**Directions for this task:**
Take the lines below from the first through the one that contains "right shoulder: (56, 178)" and copy them exactly.

**Dataset records:**
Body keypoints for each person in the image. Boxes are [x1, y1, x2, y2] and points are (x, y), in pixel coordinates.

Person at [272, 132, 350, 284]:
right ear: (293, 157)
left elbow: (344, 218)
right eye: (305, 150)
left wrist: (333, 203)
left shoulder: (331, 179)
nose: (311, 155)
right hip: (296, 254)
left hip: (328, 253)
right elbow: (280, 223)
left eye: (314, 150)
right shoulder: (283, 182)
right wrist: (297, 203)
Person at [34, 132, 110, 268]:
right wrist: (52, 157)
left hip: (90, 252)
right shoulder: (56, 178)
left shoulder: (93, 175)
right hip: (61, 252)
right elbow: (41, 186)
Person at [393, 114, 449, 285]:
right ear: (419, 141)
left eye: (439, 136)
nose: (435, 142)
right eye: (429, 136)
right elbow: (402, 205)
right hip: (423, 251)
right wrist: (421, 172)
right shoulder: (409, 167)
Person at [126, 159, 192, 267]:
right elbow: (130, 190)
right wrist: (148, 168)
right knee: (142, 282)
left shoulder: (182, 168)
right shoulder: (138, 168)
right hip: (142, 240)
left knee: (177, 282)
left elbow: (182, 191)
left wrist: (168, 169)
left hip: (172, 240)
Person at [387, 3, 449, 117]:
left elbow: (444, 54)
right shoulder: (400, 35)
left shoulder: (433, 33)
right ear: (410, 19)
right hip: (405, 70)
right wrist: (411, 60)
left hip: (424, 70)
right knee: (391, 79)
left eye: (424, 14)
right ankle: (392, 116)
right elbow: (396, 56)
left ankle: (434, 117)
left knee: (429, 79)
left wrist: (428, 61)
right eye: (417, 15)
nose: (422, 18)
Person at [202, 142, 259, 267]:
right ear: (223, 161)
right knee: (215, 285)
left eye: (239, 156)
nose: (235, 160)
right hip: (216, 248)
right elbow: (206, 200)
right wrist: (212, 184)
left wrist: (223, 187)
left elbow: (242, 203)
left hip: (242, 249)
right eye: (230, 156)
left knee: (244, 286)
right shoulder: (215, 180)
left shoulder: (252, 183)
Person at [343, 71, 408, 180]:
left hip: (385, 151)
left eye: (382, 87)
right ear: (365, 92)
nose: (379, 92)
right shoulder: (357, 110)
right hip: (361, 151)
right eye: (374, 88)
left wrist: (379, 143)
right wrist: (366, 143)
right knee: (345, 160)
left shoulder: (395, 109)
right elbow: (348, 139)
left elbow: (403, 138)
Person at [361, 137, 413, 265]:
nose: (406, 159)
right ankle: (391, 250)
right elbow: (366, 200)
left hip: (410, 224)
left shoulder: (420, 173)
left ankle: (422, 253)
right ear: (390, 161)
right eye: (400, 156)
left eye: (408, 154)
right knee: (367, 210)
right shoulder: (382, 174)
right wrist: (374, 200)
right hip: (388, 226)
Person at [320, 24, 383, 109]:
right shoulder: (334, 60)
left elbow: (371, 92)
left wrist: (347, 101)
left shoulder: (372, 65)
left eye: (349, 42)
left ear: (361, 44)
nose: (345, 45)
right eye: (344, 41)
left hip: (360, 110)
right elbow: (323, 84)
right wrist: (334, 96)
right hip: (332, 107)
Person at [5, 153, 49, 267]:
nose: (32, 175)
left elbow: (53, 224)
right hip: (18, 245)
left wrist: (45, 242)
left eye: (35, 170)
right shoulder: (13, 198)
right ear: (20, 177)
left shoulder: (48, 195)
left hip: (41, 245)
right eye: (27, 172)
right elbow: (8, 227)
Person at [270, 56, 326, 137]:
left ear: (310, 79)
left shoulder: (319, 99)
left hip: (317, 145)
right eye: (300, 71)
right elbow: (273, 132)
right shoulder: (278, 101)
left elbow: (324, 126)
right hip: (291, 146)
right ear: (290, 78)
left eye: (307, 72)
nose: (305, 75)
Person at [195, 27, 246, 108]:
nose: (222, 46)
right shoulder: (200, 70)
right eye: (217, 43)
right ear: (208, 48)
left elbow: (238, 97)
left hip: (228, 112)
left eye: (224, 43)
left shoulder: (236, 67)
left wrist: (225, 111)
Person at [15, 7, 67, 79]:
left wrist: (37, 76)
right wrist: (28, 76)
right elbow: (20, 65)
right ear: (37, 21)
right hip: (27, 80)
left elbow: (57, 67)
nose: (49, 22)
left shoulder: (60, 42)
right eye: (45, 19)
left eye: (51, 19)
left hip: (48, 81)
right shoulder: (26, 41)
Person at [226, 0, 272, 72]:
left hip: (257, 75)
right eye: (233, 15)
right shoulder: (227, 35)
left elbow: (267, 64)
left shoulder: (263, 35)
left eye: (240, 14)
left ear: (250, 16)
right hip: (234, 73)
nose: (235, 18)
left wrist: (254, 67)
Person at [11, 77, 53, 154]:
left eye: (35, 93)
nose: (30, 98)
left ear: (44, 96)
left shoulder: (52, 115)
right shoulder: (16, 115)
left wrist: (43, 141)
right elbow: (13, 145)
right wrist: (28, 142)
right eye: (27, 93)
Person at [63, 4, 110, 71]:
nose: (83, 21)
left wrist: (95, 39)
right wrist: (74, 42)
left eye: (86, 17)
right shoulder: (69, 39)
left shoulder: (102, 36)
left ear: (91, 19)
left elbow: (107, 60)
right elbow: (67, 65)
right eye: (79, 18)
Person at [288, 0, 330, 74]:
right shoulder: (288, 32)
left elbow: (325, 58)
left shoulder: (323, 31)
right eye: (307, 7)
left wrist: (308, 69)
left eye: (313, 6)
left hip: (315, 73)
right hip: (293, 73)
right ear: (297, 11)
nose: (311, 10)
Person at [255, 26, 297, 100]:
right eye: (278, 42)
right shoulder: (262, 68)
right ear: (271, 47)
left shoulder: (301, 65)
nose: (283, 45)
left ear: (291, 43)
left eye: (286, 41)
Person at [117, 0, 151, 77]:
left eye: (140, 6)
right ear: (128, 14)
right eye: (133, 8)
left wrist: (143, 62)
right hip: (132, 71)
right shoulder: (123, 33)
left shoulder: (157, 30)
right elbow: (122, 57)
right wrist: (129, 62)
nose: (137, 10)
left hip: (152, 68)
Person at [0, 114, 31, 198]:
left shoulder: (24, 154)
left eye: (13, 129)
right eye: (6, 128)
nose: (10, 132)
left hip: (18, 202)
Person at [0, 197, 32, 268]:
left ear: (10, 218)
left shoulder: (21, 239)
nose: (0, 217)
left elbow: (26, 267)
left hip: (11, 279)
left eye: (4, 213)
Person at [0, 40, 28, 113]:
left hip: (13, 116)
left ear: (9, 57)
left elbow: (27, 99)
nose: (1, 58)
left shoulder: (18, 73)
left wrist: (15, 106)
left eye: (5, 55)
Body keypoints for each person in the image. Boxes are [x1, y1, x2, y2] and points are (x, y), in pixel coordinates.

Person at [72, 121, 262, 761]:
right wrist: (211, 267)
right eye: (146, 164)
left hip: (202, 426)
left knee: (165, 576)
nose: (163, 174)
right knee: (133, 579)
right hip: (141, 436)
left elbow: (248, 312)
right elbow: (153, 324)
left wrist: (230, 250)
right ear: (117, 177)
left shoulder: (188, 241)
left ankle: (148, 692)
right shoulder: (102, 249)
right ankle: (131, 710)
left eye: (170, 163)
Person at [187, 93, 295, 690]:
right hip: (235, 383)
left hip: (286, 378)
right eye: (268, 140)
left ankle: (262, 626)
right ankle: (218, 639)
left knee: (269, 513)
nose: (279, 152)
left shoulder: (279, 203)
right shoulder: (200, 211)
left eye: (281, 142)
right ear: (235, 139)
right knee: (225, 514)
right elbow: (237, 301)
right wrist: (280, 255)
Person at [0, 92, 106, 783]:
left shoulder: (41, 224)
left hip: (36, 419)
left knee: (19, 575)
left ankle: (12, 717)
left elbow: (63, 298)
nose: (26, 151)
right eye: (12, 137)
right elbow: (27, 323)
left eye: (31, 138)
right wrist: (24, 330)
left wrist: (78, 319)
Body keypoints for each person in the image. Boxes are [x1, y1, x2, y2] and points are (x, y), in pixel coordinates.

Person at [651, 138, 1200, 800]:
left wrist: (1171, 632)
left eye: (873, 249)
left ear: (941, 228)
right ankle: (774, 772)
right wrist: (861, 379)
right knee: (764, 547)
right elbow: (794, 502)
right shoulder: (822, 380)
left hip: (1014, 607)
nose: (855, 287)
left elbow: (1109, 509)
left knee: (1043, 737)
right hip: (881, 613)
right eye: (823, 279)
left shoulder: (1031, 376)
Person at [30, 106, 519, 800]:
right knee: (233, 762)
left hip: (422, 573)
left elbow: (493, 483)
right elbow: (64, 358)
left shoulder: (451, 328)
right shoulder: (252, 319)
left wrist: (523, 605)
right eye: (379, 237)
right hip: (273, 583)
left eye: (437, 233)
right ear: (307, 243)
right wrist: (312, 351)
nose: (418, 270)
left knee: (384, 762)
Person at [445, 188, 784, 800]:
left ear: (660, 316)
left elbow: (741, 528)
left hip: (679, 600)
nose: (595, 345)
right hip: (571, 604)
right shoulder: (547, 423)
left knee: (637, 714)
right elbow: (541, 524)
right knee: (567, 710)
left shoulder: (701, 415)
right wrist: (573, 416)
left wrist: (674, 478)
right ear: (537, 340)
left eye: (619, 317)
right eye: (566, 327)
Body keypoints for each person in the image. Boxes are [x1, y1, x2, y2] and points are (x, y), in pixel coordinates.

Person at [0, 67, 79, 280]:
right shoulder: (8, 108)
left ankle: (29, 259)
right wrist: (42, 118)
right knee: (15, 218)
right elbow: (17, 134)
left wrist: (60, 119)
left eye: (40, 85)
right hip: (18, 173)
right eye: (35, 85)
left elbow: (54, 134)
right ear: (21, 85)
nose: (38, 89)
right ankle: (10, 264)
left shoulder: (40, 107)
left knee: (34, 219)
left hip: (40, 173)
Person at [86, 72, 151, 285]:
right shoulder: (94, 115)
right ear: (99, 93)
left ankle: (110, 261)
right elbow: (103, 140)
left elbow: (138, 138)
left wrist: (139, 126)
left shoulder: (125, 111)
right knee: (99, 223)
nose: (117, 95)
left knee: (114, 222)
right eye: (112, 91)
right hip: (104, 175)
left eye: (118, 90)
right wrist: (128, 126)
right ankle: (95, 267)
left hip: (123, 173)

**Answer to the problem:**
Body keypoints for each person in the image. Boxes are [x1, y1, x2, y2] and points are (x, y), in pixel coordinates.

Person at [272, 132, 350, 284]:
right ear: (293, 157)
left elbow: (344, 218)
right eye: (305, 150)
left wrist: (333, 203)
left shoulder: (331, 179)
nose: (311, 155)
right hip: (296, 254)
left hip: (328, 253)
right elbow: (280, 223)
left eye: (314, 150)
right shoulder: (283, 182)
right wrist: (297, 203)
Person at [34, 132, 110, 268]:
right wrist: (52, 157)
left hip: (90, 252)
right shoulder: (56, 178)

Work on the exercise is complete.